WHAT IS EXPECTED » The full listing should be reproduced exactly as it appears.

INFORMATION SHOWN »
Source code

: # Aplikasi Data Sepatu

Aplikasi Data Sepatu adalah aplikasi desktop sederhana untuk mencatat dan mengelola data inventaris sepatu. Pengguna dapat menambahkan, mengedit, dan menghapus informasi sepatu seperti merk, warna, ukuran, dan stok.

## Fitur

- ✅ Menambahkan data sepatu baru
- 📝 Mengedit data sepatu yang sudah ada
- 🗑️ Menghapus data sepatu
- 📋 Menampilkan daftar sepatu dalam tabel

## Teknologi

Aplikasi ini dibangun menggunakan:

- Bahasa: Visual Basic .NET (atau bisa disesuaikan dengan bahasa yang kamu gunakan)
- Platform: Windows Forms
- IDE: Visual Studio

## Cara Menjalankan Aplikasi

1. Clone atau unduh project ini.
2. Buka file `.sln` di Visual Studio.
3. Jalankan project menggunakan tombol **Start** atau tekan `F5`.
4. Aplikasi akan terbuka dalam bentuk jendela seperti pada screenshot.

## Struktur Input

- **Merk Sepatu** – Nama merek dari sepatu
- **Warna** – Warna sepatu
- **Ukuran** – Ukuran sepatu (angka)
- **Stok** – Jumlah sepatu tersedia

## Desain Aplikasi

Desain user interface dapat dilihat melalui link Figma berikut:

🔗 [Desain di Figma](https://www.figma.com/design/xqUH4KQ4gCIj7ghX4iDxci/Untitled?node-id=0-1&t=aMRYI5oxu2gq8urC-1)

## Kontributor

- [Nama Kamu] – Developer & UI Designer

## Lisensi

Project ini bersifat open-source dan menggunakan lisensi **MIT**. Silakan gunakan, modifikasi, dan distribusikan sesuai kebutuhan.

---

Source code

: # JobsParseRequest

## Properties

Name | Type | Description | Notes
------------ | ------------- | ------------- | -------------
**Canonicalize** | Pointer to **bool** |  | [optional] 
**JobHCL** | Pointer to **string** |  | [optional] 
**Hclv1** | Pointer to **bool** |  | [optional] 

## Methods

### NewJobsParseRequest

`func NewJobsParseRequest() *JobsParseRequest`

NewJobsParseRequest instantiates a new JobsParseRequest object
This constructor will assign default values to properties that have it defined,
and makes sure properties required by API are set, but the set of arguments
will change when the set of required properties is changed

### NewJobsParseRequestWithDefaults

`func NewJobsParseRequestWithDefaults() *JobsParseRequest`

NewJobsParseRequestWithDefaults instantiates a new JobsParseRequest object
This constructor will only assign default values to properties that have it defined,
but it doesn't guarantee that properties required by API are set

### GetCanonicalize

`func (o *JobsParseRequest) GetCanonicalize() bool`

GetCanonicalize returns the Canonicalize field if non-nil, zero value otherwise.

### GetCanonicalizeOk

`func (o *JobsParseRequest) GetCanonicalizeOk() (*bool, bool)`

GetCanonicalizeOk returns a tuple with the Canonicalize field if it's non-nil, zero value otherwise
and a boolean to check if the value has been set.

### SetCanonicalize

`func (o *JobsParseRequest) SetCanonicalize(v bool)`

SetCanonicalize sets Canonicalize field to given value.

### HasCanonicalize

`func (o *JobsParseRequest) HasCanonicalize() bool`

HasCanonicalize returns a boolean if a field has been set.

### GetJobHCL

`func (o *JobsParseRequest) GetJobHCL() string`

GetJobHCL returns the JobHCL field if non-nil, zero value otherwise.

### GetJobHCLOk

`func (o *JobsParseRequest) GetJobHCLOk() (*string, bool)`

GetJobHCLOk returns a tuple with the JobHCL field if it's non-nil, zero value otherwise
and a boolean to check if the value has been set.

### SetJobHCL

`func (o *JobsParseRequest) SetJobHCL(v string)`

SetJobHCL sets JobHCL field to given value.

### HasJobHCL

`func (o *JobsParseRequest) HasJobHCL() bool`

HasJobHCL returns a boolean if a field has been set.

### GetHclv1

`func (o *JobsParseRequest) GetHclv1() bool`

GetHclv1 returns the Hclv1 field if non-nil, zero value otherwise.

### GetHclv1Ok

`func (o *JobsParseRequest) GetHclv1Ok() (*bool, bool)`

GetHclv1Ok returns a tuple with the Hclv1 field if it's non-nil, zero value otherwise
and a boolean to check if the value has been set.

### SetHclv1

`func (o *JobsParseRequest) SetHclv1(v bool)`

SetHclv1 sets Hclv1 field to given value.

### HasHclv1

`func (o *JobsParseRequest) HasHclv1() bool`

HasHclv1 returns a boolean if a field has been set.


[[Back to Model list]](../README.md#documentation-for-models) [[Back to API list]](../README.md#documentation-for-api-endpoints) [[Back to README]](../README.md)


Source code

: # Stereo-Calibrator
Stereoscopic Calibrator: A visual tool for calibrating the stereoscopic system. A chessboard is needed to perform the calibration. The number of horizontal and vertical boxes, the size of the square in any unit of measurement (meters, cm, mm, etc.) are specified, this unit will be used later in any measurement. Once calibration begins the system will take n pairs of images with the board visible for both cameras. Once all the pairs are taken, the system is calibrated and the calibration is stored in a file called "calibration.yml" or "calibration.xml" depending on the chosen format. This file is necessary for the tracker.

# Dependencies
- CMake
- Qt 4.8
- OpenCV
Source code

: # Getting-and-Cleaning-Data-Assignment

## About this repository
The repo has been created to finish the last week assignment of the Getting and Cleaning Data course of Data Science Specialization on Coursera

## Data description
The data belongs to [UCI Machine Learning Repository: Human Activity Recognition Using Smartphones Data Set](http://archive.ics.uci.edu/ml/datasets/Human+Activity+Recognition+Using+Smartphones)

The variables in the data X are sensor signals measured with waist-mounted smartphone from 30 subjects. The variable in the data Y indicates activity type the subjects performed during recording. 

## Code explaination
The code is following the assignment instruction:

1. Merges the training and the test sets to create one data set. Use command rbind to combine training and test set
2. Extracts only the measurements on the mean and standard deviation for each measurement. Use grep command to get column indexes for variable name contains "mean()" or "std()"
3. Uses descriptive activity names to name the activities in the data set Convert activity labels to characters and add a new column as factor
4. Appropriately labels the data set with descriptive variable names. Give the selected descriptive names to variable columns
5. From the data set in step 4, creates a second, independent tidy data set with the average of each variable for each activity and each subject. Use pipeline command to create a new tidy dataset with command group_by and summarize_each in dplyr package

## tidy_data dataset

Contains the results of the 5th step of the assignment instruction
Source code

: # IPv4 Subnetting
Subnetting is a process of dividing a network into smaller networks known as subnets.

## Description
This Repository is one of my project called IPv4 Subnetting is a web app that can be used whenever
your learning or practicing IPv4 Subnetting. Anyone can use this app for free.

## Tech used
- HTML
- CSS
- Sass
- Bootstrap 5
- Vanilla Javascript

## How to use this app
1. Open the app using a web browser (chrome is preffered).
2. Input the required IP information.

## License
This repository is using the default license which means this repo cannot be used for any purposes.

REPLY »
Source code

: # Aplikasi Data Sepatu

Aplikasi Data Sepatu adalah aplikasi desktop sederhana untuk mencatat dan mengelola data inventaris sepatu. Pengguna dapat menambahkan, mengedit, dan menghapus informasi sepatu seperti merk, warna, ukuran, dan stok.

## Fitur

- ✅ Menambahkan data sepatu baru
- 📝 Mengedit data sepatu yang sudah ada
- 🗑️ Menghapus data sepatu
- 📋 Menampilkan daftar sepatu dalam tabel

## Teknologi

Aplikasi ini dibangun menggunakan:

- Bahasa: Visual Basic .NET (atau bisa disesuaikan dengan bahasa yang kamu gunakan)
- Platform: Windows Forms
- IDE: Visual Studio

## Cara Menjalankan Aplikasi

1. Clone atau unduh project ini.
2. Buka file `.sln` di Visual Studio.
3. Jalankan project menggunakan tombol **Start** atau tekan `F5`.
4. Aplikasi akan terbuka dalam bentuk jendela seperti pada screenshot.

## Struktur Input

- **Merk Sepatu** – Nama merek dari sepatu
- **Warna** – Warna sepatu
- **Ukuran** – Ukuran sepatu (angka)
- **Stok** – Jumlah sepatu tersedia

## Desain Aplikasi

Desain user interface dapat dilihat melalui link Figma berikut:

🔗 [Desain di Figma](https://www.figma.com/design/xqUH4KQ4gCIj7ghX4iDxci/Untitled?node-id=0-1&t=aMRYI5oxu2gq8urC-1)

## Kontributor

- [Nama Kamu] – Developer & UI Designer

## Lisensi

Project ini bersifat open-source dan menggunakan lisensi **MIT**. Silakan gunakan, modifikasi, dan distribusikan sesuai kebutuhan.

---

Source code

: # JobsParseRequest

## Properties

Name | Type | Description | Notes
------------ | ------------- | ------------- | -------------
**Canonicalize** | Pointer to **bool** |  | [optional] 
**JobHCL** | Pointer to **string** |  | [optional] 
**Hclv1** | Pointer to **bool** |  | [optional] 

## Methods

### NewJobsParseRequest

`func NewJobsParseRequest() *JobsParseRequest`

NewJobsParseRequest instantiates a new JobsParseRequest object
This constructor will assign default values to properties that have it defined,
and makes sure properties required by API are set, but the set of arguments
will change when the set of required properties is changed

### NewJobsParseRequestWithDefaults

`func NewJobsParseRequestWithDefaults() *JobsParseRequest`

NewJobsParseRequestWithDefaults instantiates a new JobsParseRequest object
This constructor will only assign default values to properties that have it defined,
but it doesn't guarantee that properties required by API are set

### GetCanonicalize

`func (o *JobsParseRequest) GetCanonicalize() bool`

GetCanonicalize returns the Canonicalize field if non-nil, zero value otherwise.

### GetCanonicalizeOk

`func (o *JobsParseRequest) GetCanonicalizeOk() (*bool, bool)`

GetCanonicalizeOk returns a tuple with the Canonicalize field if it's non-nil, zero value otherwise
and a boolean to check if the value has been set.

### SetCanonicalize

`func (o *JobsParseRequest) SetCanonicalize(v bool)`

SetCanonicalize sets Canonicalize field to given value.

### HasCanonicalize

`func (o *JobsParseRequest) HasCanonicalize() bool`

HasCanonicalize returns a boolean if a field has been set.

### GetJobHCL

`func (o *JobsParseRequest) GetJobHCL() string`

GetJobHCL returns the JobHCL field if non-nil, zero value otherwise.

### GetJobHCLOk

`func (o *JobsParseRequest) GetJobHCLOk() (*string, bool)`

GetJobHCLOk returns a tuple with the JobHCL field if it's non-nil, zero value otherwise
and a boolean to check if the value has been set.

### SetJobHCL

`func (o *JobsParseRequest) SetJobHCL(v string)`

SetJobHCL sets JobHCL field to given value.

### HasJobHCL

`func (o *JobsParseRequest) HasJobHCL() bool`

HasJobHCL returns a boolean if a field has been set.

### GetHclv1

`func (o *JobsParseRequest) GetHclv1() bool`

GetHclv1 returns the Hclv1 field if non-nil, zero value otherwise.

### GetHclv1Ok

`func (o *JobsParseRequest) GetHclv1Ok() (*bool, bool)`

GetHclv1Ok returns a tuple with the Hclv1 field if it's non-nil, zero value otherwise
and a boolean to check if the value has been set.

### SetHclv1

`func (o *JobsParseRequest) SetHclv1(v bool)`

SetHclv1 sets Hclv1 field to given value.

### HasHclv1

`func (o *JobsParseRequest) HasHclv1() bool`

HasHclv1 returns a boolean if a field has been set.


[[Back to Model list]](../README.md#documentation-for-models) [[Back to API list]](../README.md#documentation-for-api-endpoints) [[Back to README]](../README.md)


Source code

: # Stereo-Calibrator
Stereoscopic Calibrator: A visual tool for calibrating the stereoscopic system. A chessboard is needed to perform the calibration. The number of horizontal and vertical boxes, the size of the square in any unit of measurement (meters, cm, mm, etc.) are specified, this unit will be used later in any measurement. Once calibration begins the system will take n pairs of images with the board visible for both cameras. Once all the pairs are taken, the system is calibrated and the calibration is stored in a file called "calibration.yml" or "calibration.xml" depending on the chosen format. This file is necessary for the tracker.

# Dependencies
- CMake
- Qt 4.8
- OpenCV
Source code

: # Getting-and-Cleaning-Data-Assignment

## About this repository
The repo has been created to finish the last week assignment of the Getting and Cleaning Data course of Data Science Specialization on Coursera

## Data description
The data belongs to [UCI Machine Learning Repository: Human Activity Recognition Using Smartphones Data Set](http://archive.ics.uci.edu/ml/datasets/Human+Activity+Recognition+Using+Smartphones)

The variables in the data X are sensor signals measured with waist-mounted smartphone from 30 subjects. The variable in the data Y indicates activity type the subjects performed during recording. 

## Code explaination
The code is following the assignment instruction:

1. Merges the training and the test sets to create one data set. Use command rbind to combine training and test set
2. Extracts only the measurements on the mean and standard deviation for each measurement. Use grep command to get column indexes for variable name contains "mean()" or "std()"
3. Uses descriptive activity names to name the activities in the data set Convert activity labels to characters and add a new column as factor
4. Appropriately labels the data set with descriptive variable names. Give the selected descriptive names to variable columns
5. From the data set in step 4, creates a second, independent tidy data set with the average of each variable for each activity and each subject. Use pipeline command to create a new tidy dataset with command group_by and summarize_each in dplyr package

## tidy_data dataset

Contains the results of the 5th step of the assignment instruction
Source code

: # IPv4 Subnetting
Subnetting is a process of dividing a network into smaller networks known as subnets.

## Description
This Repository is one of my project called IPv4 Subnetting is a web app that can be used whenever
your learning or practicing IPv4 Subnetting. Anyone can use this app for free.

## Tech used
- HTML
- CSS
- Sass
- Bootstrap 5
- Vanilla Javascript

## How to use this app
1. Open the app using a web browser (chrome is preffered).
2. Input the required IP information.

## License
This repository is using the default license which means this repo cannot be used for any purposes.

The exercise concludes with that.